■ What this task involves:
Note how many lines in these entries contain "nose", and reply with that number alone.
........
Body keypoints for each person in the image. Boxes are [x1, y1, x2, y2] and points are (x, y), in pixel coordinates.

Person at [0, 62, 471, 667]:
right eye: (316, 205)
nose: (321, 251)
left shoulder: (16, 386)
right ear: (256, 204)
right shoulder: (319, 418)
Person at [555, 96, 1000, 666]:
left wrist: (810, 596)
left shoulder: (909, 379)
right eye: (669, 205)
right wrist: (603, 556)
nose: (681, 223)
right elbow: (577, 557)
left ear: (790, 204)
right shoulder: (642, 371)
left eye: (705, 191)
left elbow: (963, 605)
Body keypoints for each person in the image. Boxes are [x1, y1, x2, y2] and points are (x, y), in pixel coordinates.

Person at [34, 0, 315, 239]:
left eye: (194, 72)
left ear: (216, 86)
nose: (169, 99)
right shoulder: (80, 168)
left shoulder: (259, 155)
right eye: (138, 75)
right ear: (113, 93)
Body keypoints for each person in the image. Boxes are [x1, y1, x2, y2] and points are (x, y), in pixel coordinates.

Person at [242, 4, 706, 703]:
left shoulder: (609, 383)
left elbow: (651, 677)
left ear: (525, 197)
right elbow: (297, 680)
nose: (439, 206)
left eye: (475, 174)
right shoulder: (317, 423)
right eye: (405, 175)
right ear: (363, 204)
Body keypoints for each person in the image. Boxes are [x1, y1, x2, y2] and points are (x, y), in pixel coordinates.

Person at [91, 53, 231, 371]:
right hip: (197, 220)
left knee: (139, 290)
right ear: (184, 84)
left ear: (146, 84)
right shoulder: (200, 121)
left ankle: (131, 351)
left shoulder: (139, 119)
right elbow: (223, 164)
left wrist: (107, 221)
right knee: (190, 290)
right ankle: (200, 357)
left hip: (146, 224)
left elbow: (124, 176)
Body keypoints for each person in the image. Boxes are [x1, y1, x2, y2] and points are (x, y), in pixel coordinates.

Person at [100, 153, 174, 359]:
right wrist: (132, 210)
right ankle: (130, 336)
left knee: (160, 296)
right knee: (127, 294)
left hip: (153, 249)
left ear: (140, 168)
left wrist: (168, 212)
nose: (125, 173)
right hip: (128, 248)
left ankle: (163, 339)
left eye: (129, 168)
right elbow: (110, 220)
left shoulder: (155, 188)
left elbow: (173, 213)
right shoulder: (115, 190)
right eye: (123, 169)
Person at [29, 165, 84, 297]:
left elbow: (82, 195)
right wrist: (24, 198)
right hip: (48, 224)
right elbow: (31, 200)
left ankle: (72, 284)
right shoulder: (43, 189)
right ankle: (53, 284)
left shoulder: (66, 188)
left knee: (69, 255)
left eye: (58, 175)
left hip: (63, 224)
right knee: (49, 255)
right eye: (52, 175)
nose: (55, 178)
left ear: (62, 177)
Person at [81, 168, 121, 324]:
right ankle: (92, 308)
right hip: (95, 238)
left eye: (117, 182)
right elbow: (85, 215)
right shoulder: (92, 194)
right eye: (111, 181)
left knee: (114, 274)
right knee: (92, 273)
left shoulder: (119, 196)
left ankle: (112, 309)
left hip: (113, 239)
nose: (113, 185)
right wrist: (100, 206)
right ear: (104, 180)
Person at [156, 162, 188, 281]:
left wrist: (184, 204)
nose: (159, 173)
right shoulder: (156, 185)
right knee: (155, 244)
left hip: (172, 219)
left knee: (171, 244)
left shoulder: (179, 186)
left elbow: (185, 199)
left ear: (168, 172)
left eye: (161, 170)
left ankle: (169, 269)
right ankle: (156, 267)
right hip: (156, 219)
........
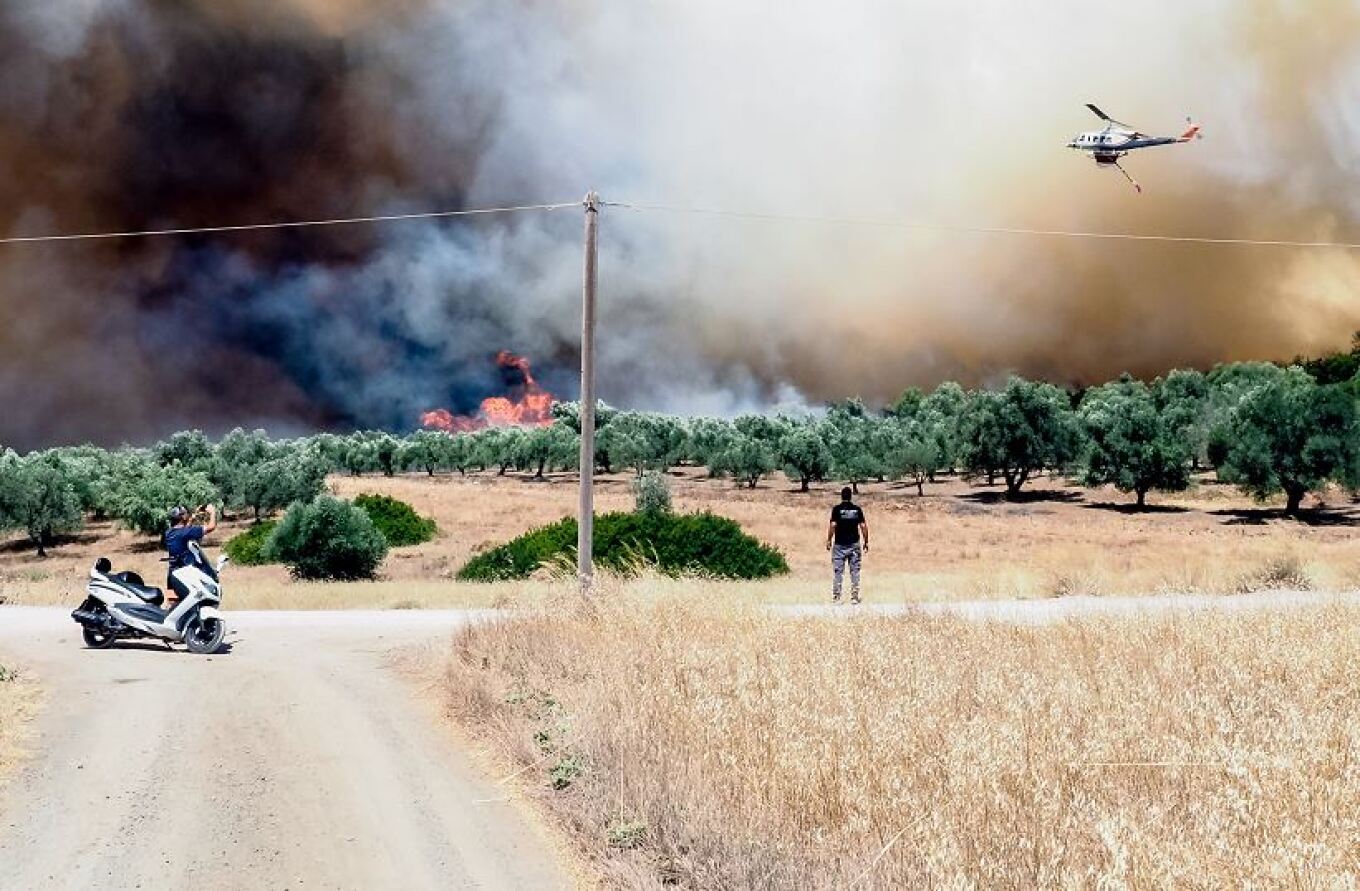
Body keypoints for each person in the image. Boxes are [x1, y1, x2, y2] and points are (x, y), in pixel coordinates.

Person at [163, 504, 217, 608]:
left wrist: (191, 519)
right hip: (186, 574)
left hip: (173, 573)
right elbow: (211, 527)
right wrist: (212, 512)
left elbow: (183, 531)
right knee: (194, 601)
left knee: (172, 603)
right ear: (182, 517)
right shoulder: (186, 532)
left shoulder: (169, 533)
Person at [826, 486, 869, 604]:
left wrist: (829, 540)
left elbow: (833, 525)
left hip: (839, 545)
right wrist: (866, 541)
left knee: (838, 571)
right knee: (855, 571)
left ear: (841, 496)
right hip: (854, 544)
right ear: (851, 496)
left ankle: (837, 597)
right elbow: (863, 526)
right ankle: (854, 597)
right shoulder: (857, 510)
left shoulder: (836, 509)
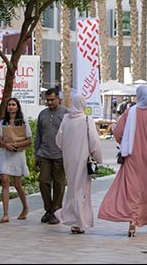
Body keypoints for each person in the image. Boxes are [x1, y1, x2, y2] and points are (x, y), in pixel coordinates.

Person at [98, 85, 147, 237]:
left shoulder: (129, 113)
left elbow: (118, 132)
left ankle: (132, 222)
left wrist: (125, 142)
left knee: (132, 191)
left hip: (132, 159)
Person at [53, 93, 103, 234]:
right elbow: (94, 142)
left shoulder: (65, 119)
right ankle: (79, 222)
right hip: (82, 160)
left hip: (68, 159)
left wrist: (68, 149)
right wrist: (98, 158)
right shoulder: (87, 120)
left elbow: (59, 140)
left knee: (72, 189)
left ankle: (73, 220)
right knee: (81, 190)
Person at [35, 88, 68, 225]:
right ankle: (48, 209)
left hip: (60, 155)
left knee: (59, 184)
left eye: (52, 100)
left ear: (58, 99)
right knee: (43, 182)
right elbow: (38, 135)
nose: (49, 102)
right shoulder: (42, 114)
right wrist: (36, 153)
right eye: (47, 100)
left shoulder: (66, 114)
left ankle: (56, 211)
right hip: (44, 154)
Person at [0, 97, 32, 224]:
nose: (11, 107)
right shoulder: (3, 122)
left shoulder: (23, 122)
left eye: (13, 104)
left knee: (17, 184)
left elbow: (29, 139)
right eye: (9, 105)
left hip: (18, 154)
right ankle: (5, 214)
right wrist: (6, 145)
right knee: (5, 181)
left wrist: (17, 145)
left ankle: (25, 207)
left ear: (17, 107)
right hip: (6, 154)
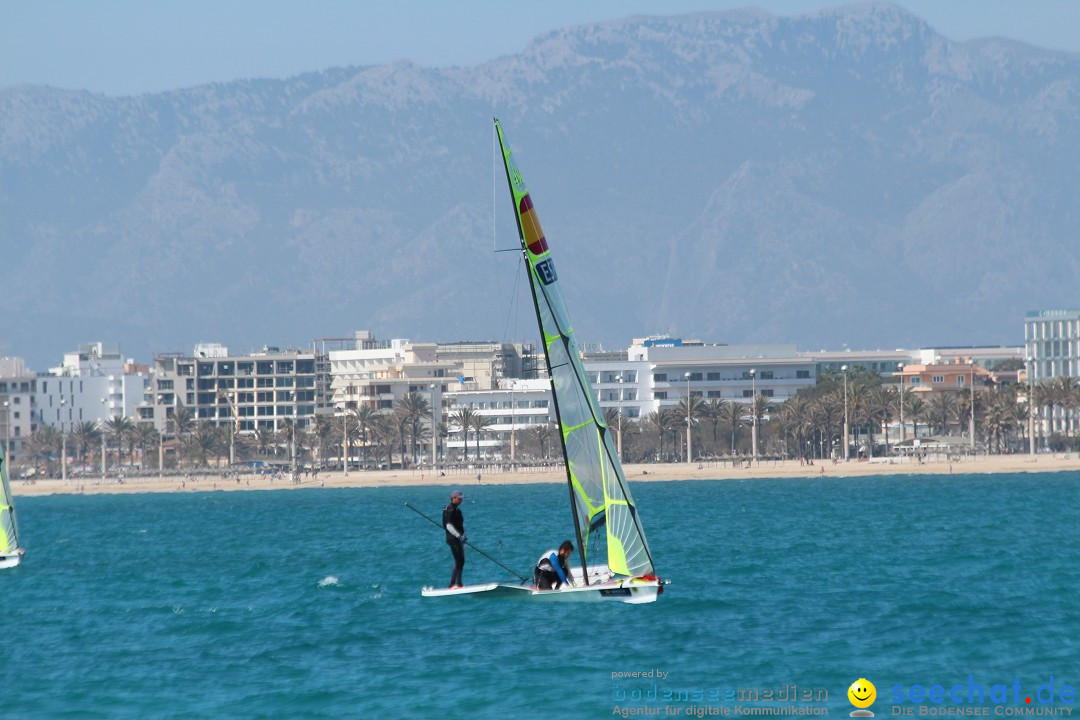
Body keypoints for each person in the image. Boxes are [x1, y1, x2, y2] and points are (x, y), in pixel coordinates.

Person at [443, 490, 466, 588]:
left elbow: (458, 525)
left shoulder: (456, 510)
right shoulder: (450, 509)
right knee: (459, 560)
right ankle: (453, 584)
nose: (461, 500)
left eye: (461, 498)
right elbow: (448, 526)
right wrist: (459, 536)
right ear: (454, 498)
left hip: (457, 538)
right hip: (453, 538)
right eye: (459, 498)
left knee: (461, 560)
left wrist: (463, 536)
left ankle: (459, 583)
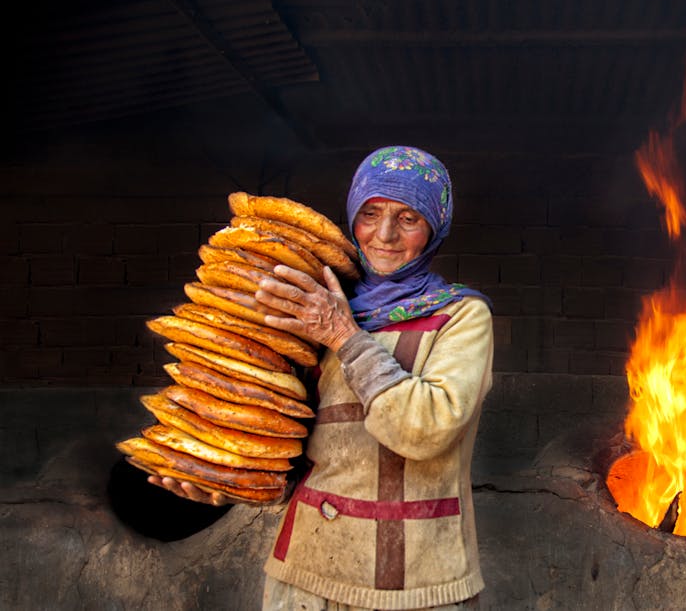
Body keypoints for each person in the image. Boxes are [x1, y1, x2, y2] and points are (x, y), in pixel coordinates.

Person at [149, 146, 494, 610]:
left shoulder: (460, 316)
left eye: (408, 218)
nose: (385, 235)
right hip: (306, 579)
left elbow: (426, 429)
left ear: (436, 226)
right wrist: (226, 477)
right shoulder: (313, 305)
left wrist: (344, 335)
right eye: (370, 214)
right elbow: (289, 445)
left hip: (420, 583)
........
■ Exercise solution:
12